Anger Management
I was angry a lot during the past week. The schedule was tight and I felt a lot of pressure to keep everyone moving so nothing got missed. Children, even older kids like Kiki and Link, run on their own schedules. For kids examining the worm on the sidewalk is just as important as getting to school on time. They would dawdle and I would yell trying to usher us all from one activity to the next.
Today at church there was a lesson on anger. Mostly it was a class discussion on what anger is, what causes anger, and what we should do about it. I really needed the reminder that my anger is my responsibility. Anger is a red flag that something in my life is out of balance. I may not always be able to avoid getting angry, but when I do I should pay attention to what made me angry. In the calm after anger it is my responsibility to figure out what stresses in the situation triggered anger. Then it is my responsibility to try to restructure so that it doesn’t happen that way again.
There are environmental situations that contribute to anger. I am much more likely to be angry and irrational if I am tired. I get angry more easily of the house is a mess. If my surroundings are chaotic I frequently feel overwhelmed and anger comes more easily. There are preventative measures I can take against these things.
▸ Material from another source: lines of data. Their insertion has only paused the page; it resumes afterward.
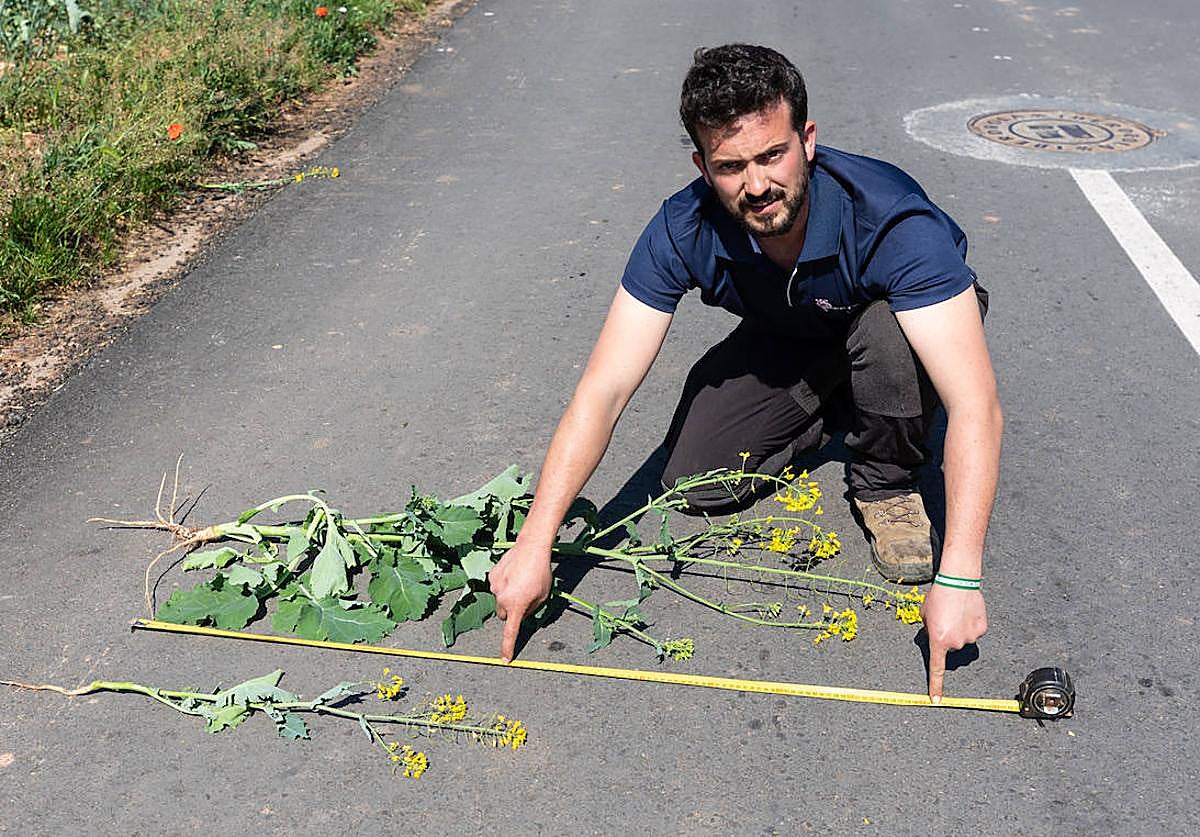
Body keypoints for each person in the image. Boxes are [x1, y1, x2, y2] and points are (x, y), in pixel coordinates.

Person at [488, 44, 1001, 701]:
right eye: (730, 166)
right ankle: (840, 395)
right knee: (693, 482)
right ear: (703, 166)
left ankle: (885, 477)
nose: (756, 186)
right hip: (793, 331)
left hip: (903, 320)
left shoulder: (893, 221)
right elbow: (604, 387)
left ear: (807, 141)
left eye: (772, 155)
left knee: (887, 335)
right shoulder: (682, 227)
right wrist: (536, 542)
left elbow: (975, 403)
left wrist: (959, 576)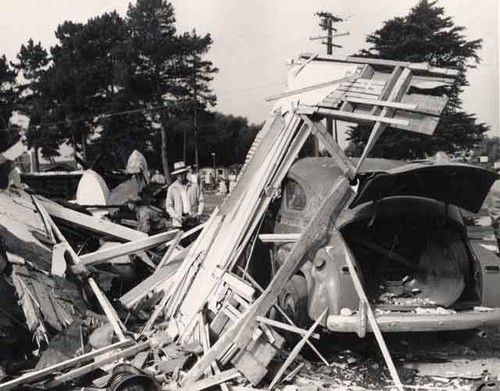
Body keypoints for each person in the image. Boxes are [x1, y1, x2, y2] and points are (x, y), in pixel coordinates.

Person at [165, 161, 204, 229]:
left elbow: (201, 201)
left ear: (186, 173)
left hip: (193, 220)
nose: (180, 176)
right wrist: (176, 216)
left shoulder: (194, 186)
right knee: (181, 239)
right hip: (179, 222)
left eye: (182, 173)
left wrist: (199, 214)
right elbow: (169, 206)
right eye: (178, 174)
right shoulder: (172, 188)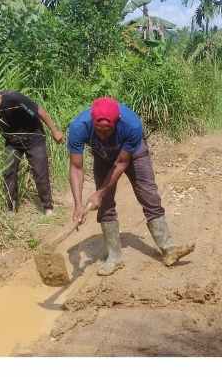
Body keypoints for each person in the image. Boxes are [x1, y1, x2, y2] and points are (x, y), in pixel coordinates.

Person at [67, 96, 194, 275]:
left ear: (117, 122)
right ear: (92, 123)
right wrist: (78, 205)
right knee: (105, 206)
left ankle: (169, 249)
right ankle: (115, 257)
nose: (103, 135)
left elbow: (121, 162)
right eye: (99, 131)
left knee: (149, 196)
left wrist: (100, 192)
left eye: (107, 130)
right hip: (102, 156)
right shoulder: (78, 127)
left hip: (133, 155)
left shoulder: (131, 124)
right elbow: (76, 167)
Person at [0, 77, 64, 215]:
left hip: (34, 136)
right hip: (12, 142)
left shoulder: (13, 98)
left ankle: (47, 207)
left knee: (40, 173)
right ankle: (11, 209)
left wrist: (55, 131)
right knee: (8, 172)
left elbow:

It is not always possible to prevent all the triggers, but I need to prevent as many as I can as often as I can.
There are specific behaviors from my kids that always make me angry. For example me announcing bedtime and the kids either acting like I haven’t said anything or running away from me. The kids have free agency. I can not prevent them from choosing bedtime-avoidance behaviors. However, I can make sure that I announce bedtime in the least provocative way possible. Giving a five minute warning can make a world of difference. I can also choose a calm time to sit down with the kids and explain to them how frustrated and angry I feel when they ignore me or run away from me. They may still run away and I may still get angry, but at least then I will have done everything in my power to prevent the anger.
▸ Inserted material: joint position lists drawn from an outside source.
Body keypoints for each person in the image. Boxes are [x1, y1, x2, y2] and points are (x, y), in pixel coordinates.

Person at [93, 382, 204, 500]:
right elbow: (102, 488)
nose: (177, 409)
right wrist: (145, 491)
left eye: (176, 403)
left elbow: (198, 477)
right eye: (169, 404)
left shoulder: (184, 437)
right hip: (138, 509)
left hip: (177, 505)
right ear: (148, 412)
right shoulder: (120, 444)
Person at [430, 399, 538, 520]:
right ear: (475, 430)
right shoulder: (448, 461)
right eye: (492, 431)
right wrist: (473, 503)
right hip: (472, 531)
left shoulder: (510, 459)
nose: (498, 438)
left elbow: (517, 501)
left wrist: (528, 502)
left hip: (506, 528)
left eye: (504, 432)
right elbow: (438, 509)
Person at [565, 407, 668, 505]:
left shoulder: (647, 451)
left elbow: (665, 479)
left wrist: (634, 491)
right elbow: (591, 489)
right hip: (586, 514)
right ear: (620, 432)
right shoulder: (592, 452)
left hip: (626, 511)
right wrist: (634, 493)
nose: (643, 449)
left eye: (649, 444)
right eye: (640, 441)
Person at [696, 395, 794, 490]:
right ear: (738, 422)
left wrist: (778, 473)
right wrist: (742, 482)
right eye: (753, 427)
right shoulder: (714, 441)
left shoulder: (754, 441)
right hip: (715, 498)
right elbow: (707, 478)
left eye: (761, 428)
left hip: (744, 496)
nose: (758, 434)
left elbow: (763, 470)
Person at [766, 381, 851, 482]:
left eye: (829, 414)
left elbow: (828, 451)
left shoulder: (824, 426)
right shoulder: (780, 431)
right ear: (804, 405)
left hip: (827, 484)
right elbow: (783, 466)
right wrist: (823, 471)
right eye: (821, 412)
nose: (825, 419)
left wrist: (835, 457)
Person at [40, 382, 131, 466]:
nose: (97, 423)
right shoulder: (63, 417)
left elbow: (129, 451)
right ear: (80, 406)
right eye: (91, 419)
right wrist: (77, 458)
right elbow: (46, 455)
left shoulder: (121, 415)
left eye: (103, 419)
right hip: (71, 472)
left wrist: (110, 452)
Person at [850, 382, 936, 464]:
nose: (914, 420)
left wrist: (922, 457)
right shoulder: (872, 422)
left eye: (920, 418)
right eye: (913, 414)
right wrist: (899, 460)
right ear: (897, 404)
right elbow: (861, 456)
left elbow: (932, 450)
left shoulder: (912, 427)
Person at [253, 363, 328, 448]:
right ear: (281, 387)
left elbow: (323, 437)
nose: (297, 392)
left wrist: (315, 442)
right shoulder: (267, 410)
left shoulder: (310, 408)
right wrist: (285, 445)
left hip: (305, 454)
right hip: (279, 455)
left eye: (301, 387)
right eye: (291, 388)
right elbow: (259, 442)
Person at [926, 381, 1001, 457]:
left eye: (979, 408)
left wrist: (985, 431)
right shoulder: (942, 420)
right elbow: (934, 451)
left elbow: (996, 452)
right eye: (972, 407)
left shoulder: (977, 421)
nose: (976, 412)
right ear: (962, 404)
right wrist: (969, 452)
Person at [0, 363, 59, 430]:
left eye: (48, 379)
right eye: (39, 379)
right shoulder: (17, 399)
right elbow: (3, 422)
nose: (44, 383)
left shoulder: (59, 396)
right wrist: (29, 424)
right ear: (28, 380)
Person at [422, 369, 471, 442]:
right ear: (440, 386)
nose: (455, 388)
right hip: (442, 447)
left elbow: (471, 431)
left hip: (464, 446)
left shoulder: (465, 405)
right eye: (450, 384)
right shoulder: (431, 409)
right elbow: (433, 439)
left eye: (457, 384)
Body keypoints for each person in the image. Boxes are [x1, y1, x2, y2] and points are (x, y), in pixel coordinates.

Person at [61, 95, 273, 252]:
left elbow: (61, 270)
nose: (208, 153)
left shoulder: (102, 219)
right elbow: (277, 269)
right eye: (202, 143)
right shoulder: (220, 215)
When I am angry I have a responsibility to channel my anger into acceptable paths. No matter how angry I am at the kids, I should never hit them to relieve my feelings. I do not think the kids understand how tempting it is to wallop a child who is defiant or oblivious. The anger swells inside me and a horrible voice in my head says that if I just hit them then they’d have to pay attention. That voice wants my kids to fear me when I’m angry. No matter how angry I am I can not let that voice dictate my actions. The same voice would settle for me calling my children hurtful names, but I should not do that either. Deliberately hurting another person does not solve the problem. It worsens the problem or creates a new one. No matter how angry I am, I have to remain in control of these voices in my head.
When I am angry what I must do is give myself the space to calm down. It is so hard to walk away from a situation that feels so urgent. Sometimes I can’t walk away, but if I can, I should. I always find better ways to manage situations when I’m not angry. Even if I can not physically walk away, I can still take a few deep breaths and try again for calm.
Even if I do everything perfectly. Even if I’ve had enough sleep and the house is clean and I’ve prediscussed things with my kids, there will still be things which will make me angry. I have to see the anger, identify the anger, do something about the anger, and then I have to let it go. This last is most important. One of the biggest triggers for angry outbursts is carrying around a load of unresolved anger. I do this a lot. I will be frustrated about a problem with my computer and then Patches will ask me for food. He then gets yelled at for making a reasonable request. I should never do that to my kids, but I do all the time.
During the lesson today my backyard neighbor offered the comment that she comes from a yelling family, but she is working hard to make sure that the yelling stops with her. She wants to control herself and find other ways to manage her kids than yelling. She then used me as an example of a person who manages kids without yelling. I was so flabbergasted by this that I laughed out loud. I feel like I yell at my kids all the time. I feel awful about doing it. She saw my laugh and said, “Sandra does better than she thinks she does.” It makes me feel good that she says that. It makes me feel humble. I don’t believe she’s right, but I hope that she is. I hope that I’m doing better at keeping my temper than my subjective observations would have me believe.
I have a responsibility to these young people who are mine to raise. I have to strive to be my best possible self at all times. Fortunately my kids seem possessed of a boundless supply of forgiveness. Each time after I’ve lost my temper, I go to them to offer an apology. Always I discover that they have already forgiven me even before I asked. I am humbled that they love me even when I’ve been awful.